▸ Work to complete:
The expected output is each line below containing "가브리엘", copied in full.

=== Records supplied ===

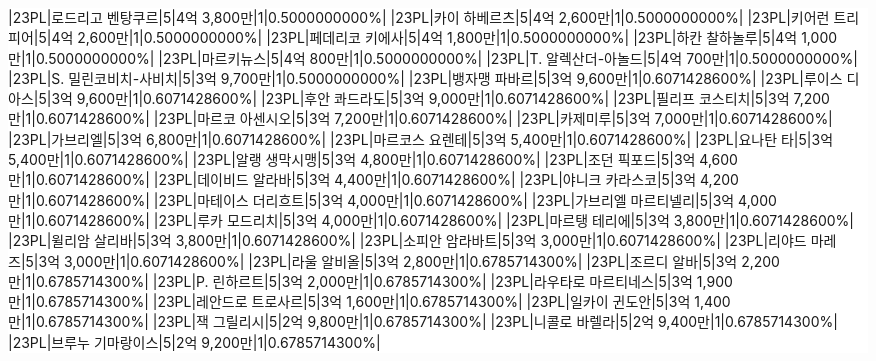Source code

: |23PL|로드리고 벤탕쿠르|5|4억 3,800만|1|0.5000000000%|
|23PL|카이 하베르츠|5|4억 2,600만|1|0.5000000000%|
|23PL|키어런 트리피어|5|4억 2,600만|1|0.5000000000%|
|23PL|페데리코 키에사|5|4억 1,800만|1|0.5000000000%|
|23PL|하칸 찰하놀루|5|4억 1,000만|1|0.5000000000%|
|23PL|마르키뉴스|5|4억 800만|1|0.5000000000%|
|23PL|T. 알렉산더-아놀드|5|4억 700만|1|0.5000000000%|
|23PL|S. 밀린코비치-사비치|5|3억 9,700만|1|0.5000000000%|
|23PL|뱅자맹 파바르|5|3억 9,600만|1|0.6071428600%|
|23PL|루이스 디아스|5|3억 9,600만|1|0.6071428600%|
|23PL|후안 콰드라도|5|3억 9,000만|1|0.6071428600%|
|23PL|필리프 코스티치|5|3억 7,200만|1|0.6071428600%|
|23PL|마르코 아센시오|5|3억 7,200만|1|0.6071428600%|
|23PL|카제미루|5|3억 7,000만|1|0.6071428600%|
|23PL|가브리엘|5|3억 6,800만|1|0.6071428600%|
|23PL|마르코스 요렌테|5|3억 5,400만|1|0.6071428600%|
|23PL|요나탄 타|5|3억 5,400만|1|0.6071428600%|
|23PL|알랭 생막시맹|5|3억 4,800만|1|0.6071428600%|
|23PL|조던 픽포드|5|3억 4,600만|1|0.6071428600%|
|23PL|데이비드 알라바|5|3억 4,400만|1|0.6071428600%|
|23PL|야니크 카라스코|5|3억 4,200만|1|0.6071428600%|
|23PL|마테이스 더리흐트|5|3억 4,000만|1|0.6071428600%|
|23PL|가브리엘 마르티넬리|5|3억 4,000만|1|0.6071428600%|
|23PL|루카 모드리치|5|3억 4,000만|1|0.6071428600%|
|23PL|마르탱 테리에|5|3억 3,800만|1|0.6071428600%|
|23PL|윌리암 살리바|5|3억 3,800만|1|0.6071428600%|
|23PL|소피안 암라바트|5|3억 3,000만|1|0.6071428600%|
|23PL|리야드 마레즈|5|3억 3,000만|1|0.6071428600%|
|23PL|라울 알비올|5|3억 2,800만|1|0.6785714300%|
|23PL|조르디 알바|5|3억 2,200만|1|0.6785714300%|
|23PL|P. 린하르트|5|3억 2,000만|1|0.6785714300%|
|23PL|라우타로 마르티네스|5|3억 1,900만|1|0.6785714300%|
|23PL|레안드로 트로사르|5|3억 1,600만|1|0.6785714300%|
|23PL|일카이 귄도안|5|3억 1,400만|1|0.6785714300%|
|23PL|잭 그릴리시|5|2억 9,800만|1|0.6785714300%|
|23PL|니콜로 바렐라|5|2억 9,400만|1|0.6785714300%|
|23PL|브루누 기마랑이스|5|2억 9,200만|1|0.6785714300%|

===

▸ Response:
|23PL|가브리엘|5|3억 6,800만|1|0.6071428600%|
|23PL|가브리엘 마르티넬리|5|3억 4,000만|1|0.6071428600%|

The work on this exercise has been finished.